Now his thoughts really were all over the place as he sprinted down the stairs and out to the sidewalk. He stopped again to look up at his mustard-yellow apartment house. Something was different about it—but it had not changed. He had.
He met with Franklin Butterfield at a new fusion restaurant in Cambridge. The meeting went well, as Trevor had assumed it would, because Butterfield basically only needed to have Trevor go through some of the technological steps that baffled the older fellow. Trevor pulled up some graphics on his laptop, calmly explained how the buttons and links would work, and showed him the progress that had been made in building the website, even though he didn’t tell Butterfield he’d been doing the work on Nantucket—that might have made the man’s head explode. Quite a few really intelligent people couldn’t grasp how much mobility Trevor’s online work made possible.

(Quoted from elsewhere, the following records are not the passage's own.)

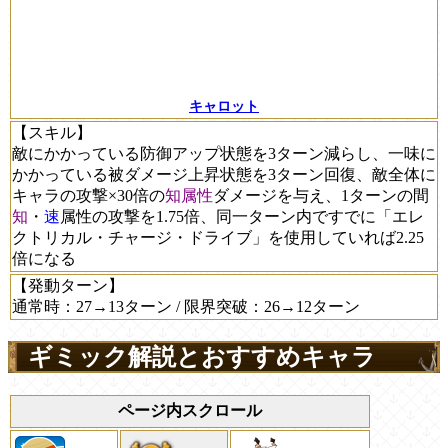
キャロット
【スキル】
敵にかかっている防御アップ状態を3ターン減らし、一味に
かかっている被ダメージ上昇状態を3ターン回復、敵全体に
キャラの攻撃×30倍の
知属性
ダメージを与え、1ターンの間
知
・
速
属性の攻撃を1.75倍、同一ターン内ですでに「エレ
クトリカル・チャージ・ドライブ」を使用していれば2.25
倍になる
【発動ターン】
通常時：27→13ターン / 限界突破：26→12ターン
ギミック解説とおすすめキャラ
ページ内スクロール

He picked up the tab for lunch, which made Butterfield even calmer—it seemed to prove to him that Trevor’s business was solvent, successful. They shook hands, and Trevor retraced his steps: subway, airport terminal, ticket counter, plane, flight back to the island. He felt a sense of sympathy for Butterfield as he stepped out of the plane onto the landing strip of the small, almost toylike Nantucket airport; how could Trevor’s two worlds, so extremely different, exist within an hour of each other? It was as strange and wonderful as pushing a button on a computer and seeing a familiar face on Skype.
Driving home, he became obsessed with wishing he’d bought gifts, small presents—Red Sox T-shirts, a book, a toy. But no, that was ridiculous: he wasn’t a daddy returning from a long journey; he had been away for only a few hours. Yet it seemed like forever.
The heartwarming aroma of lasagna greeted him when he opened the door. The house was quiet. He went into the kitchen, popped open a beer, and looked out the window. Sophie reclined in a chair, reading a book. Leo and Lacey were at the far end of the yard, making additions to their houses. Jonah had set up a croquet wicket and was playing his own version of croquet/golf, working on improving his aim.